Faszinierend bleibt dieser Gnostizismus in seinen unterschiedlichen Ausprägungen zweifellos. Nicht allein, dass Dick ihn immer und immer wieder zum Ausgangspunkt seiner Romane - prominent natürlich im 1969 erschienenen "Ubik" - werden lässt: Seine Selbstwahrnehmung untersteht von Grund auf dem Schisma von göttlicher Wahl und verworfener Schöpfung. Wann bekommt man es schon einmal mit jemandem zu tun, der sich für einen versteckten Frühchristen hält, den die römische Herrschaft mit der Massenillusion eines zukünftigen Jahrhunderts umgeben hat, um die Herabkunft des Messias aufzuhalten? Mit einem Menschen, der sämtliche Ereignisse, die ihm begegnen, in diese Erzählung einzupassen vermag, der die Sowjetunion mit dem Römischen Reich identifiziert und in seinen Bewunderern geheime Verfolger erkennt, die er alle dem FBI melden muss? Wer kommt schon auf den Gedanken, dass sich hinter Stanislaw Lem, der Dick als Visionär rühmte, ein kommunistisches Komitee verbirgt?
======
- [AUFGABEN]
**1.** In welchem Jahr erschien laut dem Text über Dicks Gnostizismus der Roman „Ubik“?
**2.** Stimmen diese Aussagen mit dem Text über Dicks Gnostizismus überein? (a) Dick hielt sich für einen versteckten Frühchristen. (b) Dick sah in seinen Bewunderern treue Verbündete. (c) Stanislaw Lem tat Dick als Fantasten ab. Antworte jeweils mit Ja oder Nein und zitiere die entscheidenden Worte des Textes.
**3.** Knüpfe an den letzten Satz des Textes über Dicks Gnostizismus an und schreibe ihn weiter.
Die Datensätze stehen in keinem Zusammenhang mit dem Text über Dicks Gnostizismus.

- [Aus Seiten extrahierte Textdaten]
======
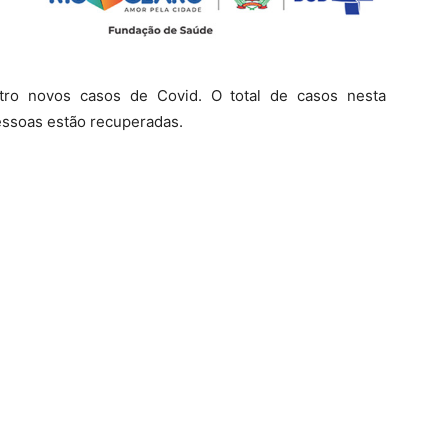
tro novos casos de Covid. O total de casos nesta
essoas estão recuperadas.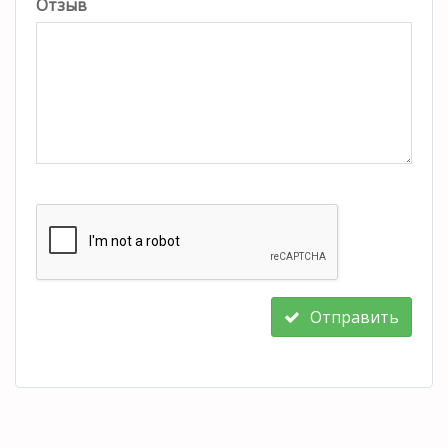
Отзыв
Отправить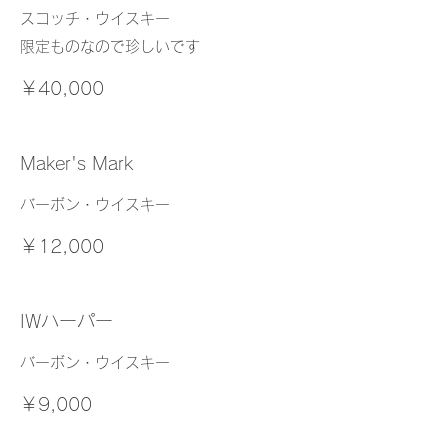
スコッチ・ウイスキー
限定ものなので珍しいです
￥40,000
Maker's Mark
バーボン・ウイスキー
￥12,000
IWハーパー
バーボン・ウイスキー
￥9,000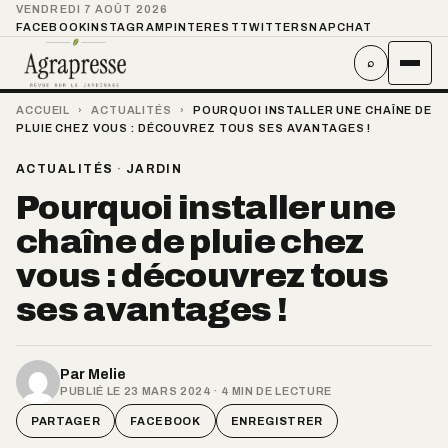
VENDREDI 7 AOÛT 2026
FACEBOOK
INSTAGRAM
PINTEREST
TWITTER
SNAPCHAT
⌕
ACCUEIL
›
ACTUALITÉS
›
POURQUOI INSTALLER UNE CHAÎNE DE
PLUIE CHEZ VOUS : DÉCOUVREZ TOUS SES AVANTAGES !
ACTUALITÉS
·
JARDIN
Pourquoi installer une
chaîne de pluie chez
vous : découvrez tous
ses avantages !
Par
Melie
PUBLIÉ LE 23 MARS 2024 · 4 MIN DE LECTURE
PARTAGER
FACEBOOK
ENREGISTRER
======
- [ANTWORTEN]
**1.** 1969

**2.**
(a) Ja: „der sich für einen versteckten Frühchristen hält“
(b) Nein: „in seinen Bewunderern geheime Verfolger erkennt“
(c) Nein: „Stanislaw Lem, der Dick als Visionär rühmte“

**3.**
Im Zweifel natürlich jemand, der wahnsinnig viel Speed konsumiert, dem darüber alles zum Zeichen wird - und der dementsprechend dort denkt, wo andere fühlen. Dick, das bringt Carrère gut auf den Punkt, verwaltet sich wie eine Maschine. Zwar fällt er von Affekt zu Affekt, von Gedankenstrom zu Gedankenstrom und ja: auch von einer Ehe in die nächste (derer fünf sind es insgesamt), doch schreibt er diesen Taumel immer zugleich einer höheren Kontrollinstanz zu, die viele Namen hat: Ubik, Valis, Gott, "the real universe". Einer Macht, die sich durch den Autor und seine kosmische Schreibmaschine mitteilt, aber deren Botschaft sich in dieser bloßen Mitteilsamkeit auch bereits erschöpft.
Die zahllosen Wendungen und sich mit jedem Orakelspruch des "I Ging" wandelnden Selbstdeutungen Dicks sind sicherlich ein betörender, wenn auch auf Dauer etwas zermürbender Stoff. Warum aber muss man ihn noch einmal erzählen? Carrères Antwort auf diese Frage fällt kryptisch aus: Zurückhaltung solle sein Buch gebieten, den Lesern die "geistige Disziplin" auferlegen, das Spiel zwischen Wahn und Wahrheit nicht vorschnell mit einem Urteil zu unterbinden, sondern sich als Prozess entfalten zu lassen. Das schließt das Übergreifen dieses Spiels auf den Erzähler ein: "Keine Mutmaßungen" will dieser anstellen, keine Zeile hinzutun, die nicht dasteht. Aber es steht halt vieles da, und fließend sind die Übergänge zwischen Roman und Dokument, fließend auch die Übergänge zwischen der Welt Dicks und der Carrères. Just über jenem Kapitel, das den folgenschweren Einbruch in Dicks Haus in San Rafael im November 1971 zum Inhalt hat, wird auch der Erzähler zu einem Einbruchsopfer: Koinzidenzen verbinden die Paralleluniversen.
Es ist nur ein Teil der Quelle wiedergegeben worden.